(AGENPARL) - Roma, 29 Dicembre 2025 - (AGENPARL) – Mon 29 December 2025 *Bonelli: polemiche strumentali sul caso Hannoun, no alla criminalizzazione
dei movimenti pro Palestina*
Nell’intervista al Corriere della Sera, Angelo Bonelli interviene sul “caso
Hannoun” e sulle polemiche contro i movimenti pro Palestina, chiarendo
anzitutto che AVS il 7 ottobre ha condannato duramente in Parlamento
l’attacco terroristico di Hamas, “senza alcuna giustificazione”, ribadendo
che il terrorismo è nemico del popolo palestinese.
Bonelli definisce strumentali gli attacchi della destra: se si seguisse la
logica delle accuse su incontri e fotografie, “non si dovrebbe più
incontrare nessuno”. Per lo stesso criterio, osserva, si dovrebbe puntare
il dito contro parlamentari di Fratelli d’Italia che frequentano esponenti
del terrorismo nero o contro chi fa lavorare esponenti di Forza Nuova con
Atreju e in contesti legati a Palazzo Chigi. Una polemica che, sostiene,
serve a trovare un alibi rispetto al dramma dello sterminio del popolo
palestinese e all’orrore prodotto a Gaza dal governo israeliano, rispetto
al quale non si possono criminalizzare milioni di cittadini italiani
indignati, anche a destra.
Sul piano giudiziario, Bonelli dice di avere fiducia nella magistratura e
auspica che la vicenda venga chiarita rapidamente. Precisa inoltre che
quando parla di terrorismo il riferimento è al caso Hannoun: chiede che le
responsabilità vengano accertate fino in fondo perché su questi temi
occorre essere “sempre intransigenti”, accusando però la destra di essere
garantista “a corrente alternata” e di usare l’inchiesta per attaccare
opposizione e sinistra e per continuare a costruire un alibi ai crimini
contro l’umanità commessi dal governo di Benjamin Netanyahu.

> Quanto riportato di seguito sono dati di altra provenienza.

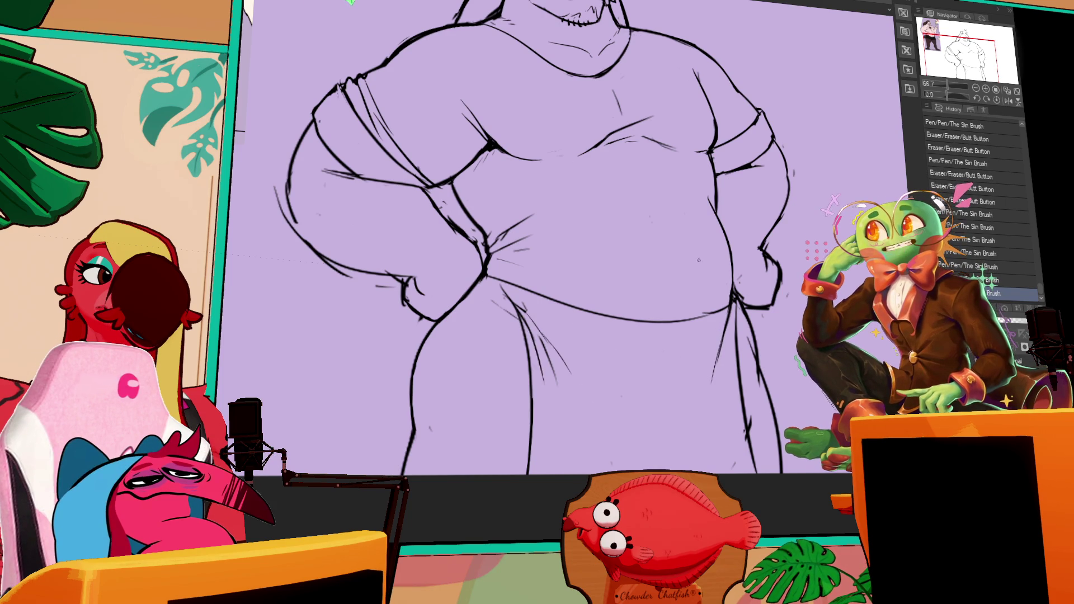
{"action": "key", "text": "ctrl+z"}
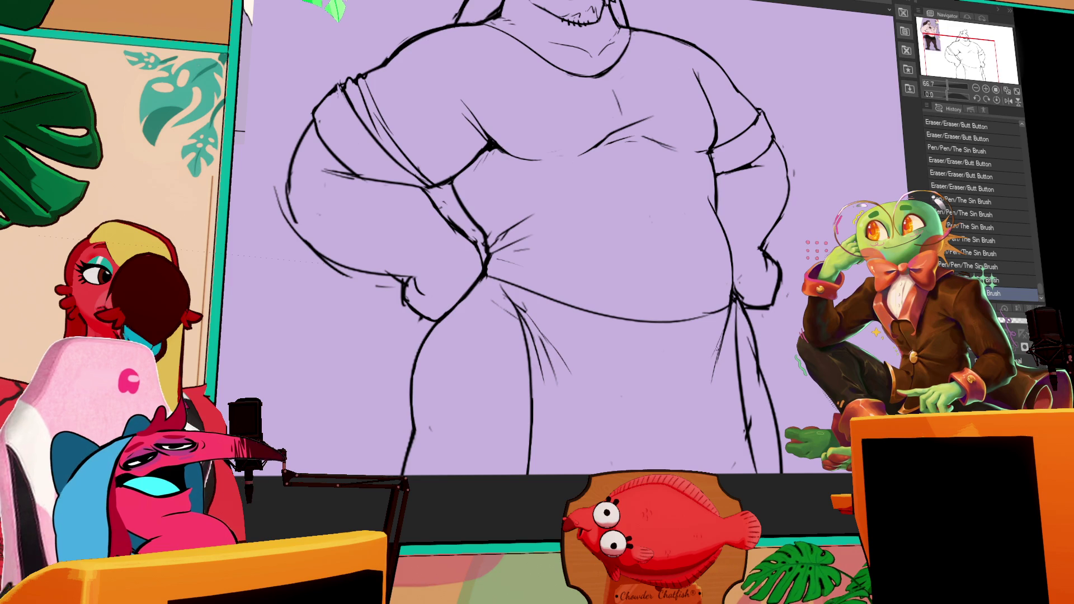
{"action": "left_click_drag", "start_coordinate": [733, 302], "coordinate": [724, 374]}
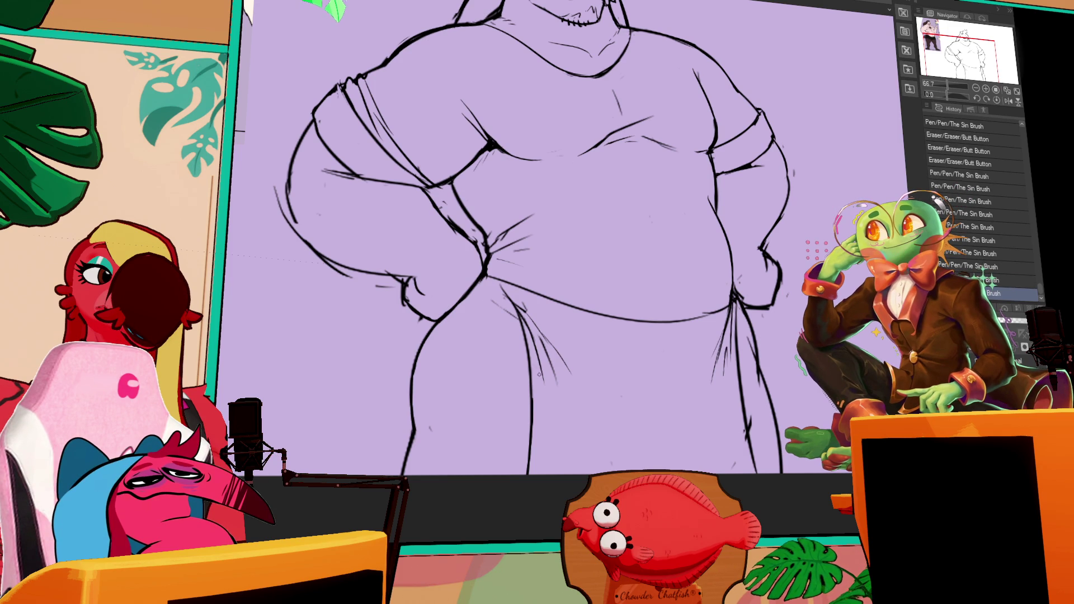
{"action": "left_click_drag", "start_coordinate": [551, 367], "coordinate": [561, 397]}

Infine, sull’ipotesi di una candidatura di Francesca Albanese con AVS,
Bonelli afferma che la notizia viene riproposta ciclicamente ma che “in
questa fase” non si sta parlando di candidature. Ricorda però che Francesca
Albanese è sottoposta a sanzioni da parte degli Stati Uniti e giudica
incredibile che il governo italiano non abbia ritenuto di dire che la
decisione dell’amministrazione Donald Trump è inaccettabile, a prescindere
dal fatto che se ne condividano o meno posizioni e scritti.